AINDA MARIA
As palavras são, verdadeiramente, seres frágeis que se desfazem junto ao vento diante da primeira investida de algum antigo sentimento. Eu disse que não falaria mais de Maria. A luta foi árdua e durante algum bom tempo consegui vencer a tentação de relembrá-la nestas poucas linhas. Sofri; certamente que tenho sofrido com as lembranças, e, o que é pior, com a relutância em dizê-lo a você, caro leitor.
Ontem a vi. Estava bela, vestida de forma simples, sem qualquer maquiagem ou exageros que marcam as mulheres de nossos dias. Não estava acompanhada, nem parecia entristecida; contrariamente, sua beleza fazia irradiar-se por todos os cantos em que passava e o que se sentia era uma alegria incontida, o que se mostrava no seu sorriso e em sua pele descansada.
Maria não me viu, nem tive coragem de mostrar-me a ela. Estava eu entristecido, cheio de rugas, de rusgas; cansado da imensa tristeza que me tomara desde o momento em que ela saíra de minha vida.

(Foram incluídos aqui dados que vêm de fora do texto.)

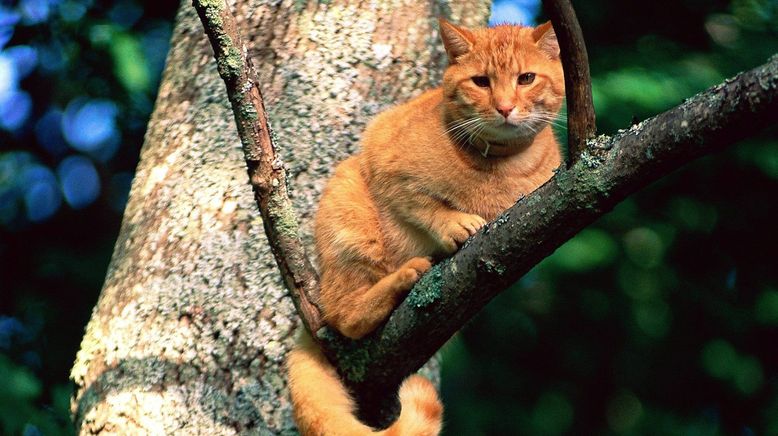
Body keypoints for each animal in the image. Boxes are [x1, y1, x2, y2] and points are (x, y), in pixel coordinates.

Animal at [284, 18, 564, 434]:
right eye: (481, 82)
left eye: (526, 78)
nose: (505, 107)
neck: (498, 167)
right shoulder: (386, 163)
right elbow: (424, 205)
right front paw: (455, 224)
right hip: (349, 214)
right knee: (343, 315)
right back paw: (405, 276)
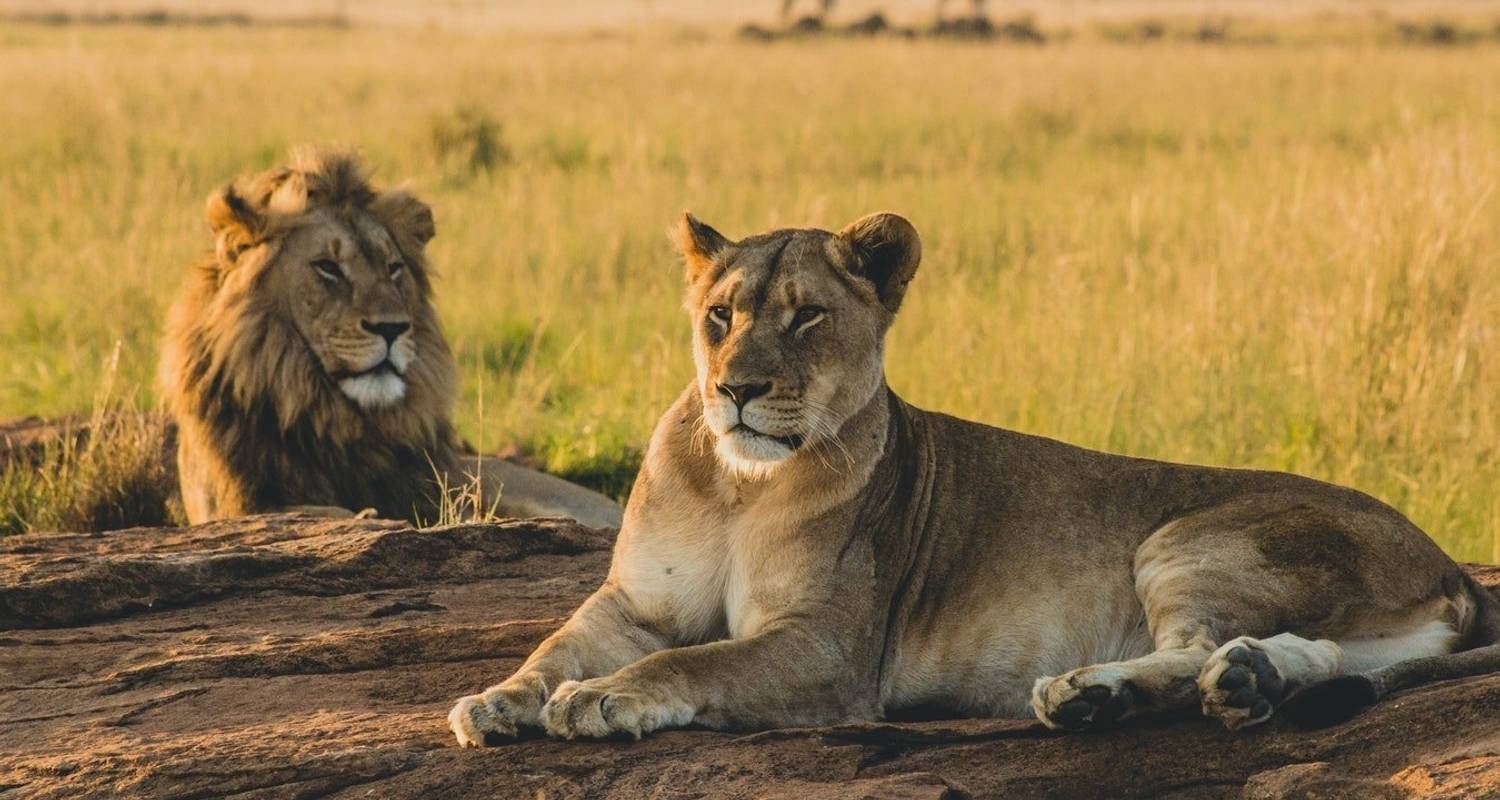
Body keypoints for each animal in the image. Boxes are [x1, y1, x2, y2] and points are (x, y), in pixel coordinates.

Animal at [447, 210, 1500, 741]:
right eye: (720, 314)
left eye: (807, 317)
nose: (736, 389)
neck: (739, 486)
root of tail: (1450, 564)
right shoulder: (634, 601)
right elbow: (557, 644)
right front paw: (498, 701)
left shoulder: (829, 650)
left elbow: (692, 662)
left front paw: (600, 700)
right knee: (1308, 654)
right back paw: (1236, 682)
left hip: (1186, 538)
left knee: (1197, 646)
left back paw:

Minto, ela não havia saído; continuava em mim, nos meus sonhos, nas minhas recordações, no meu choro diário; minha doce e meiga Maria se fazia transparecer, duramente, nas tantas rugas que se criaram em meu rosto.
Tive vontade de ir ao seu encontro; dizer-lhe do meu amor, dos meus sentimentos, da tristeza que toma a minha alma; quisera eu atravessar a rua, ajoelhar-me aos seus pés e suplicar a sua volta, o retorno incomensurável do seu amor. Não pude, faltou-me coragem, sobrou-me o pouco orgulho que ainda me resta.
Vendo-a repleta de beleza e alegria, ajuntei os meus cacos, recolhi toda a tristeza que caía de mim, em forma de lágrimas, e parti. Ao longe, com o coração em sobressaltos, ainda podia sentir o seu cheiro e toda a alegria que o acompanhava e, enquanto eu andava, o sorriso de minha doce e meiga Maria penetrava os meus ouvidos fazendo com que as lágrimas regassem minhas tristes rusgas.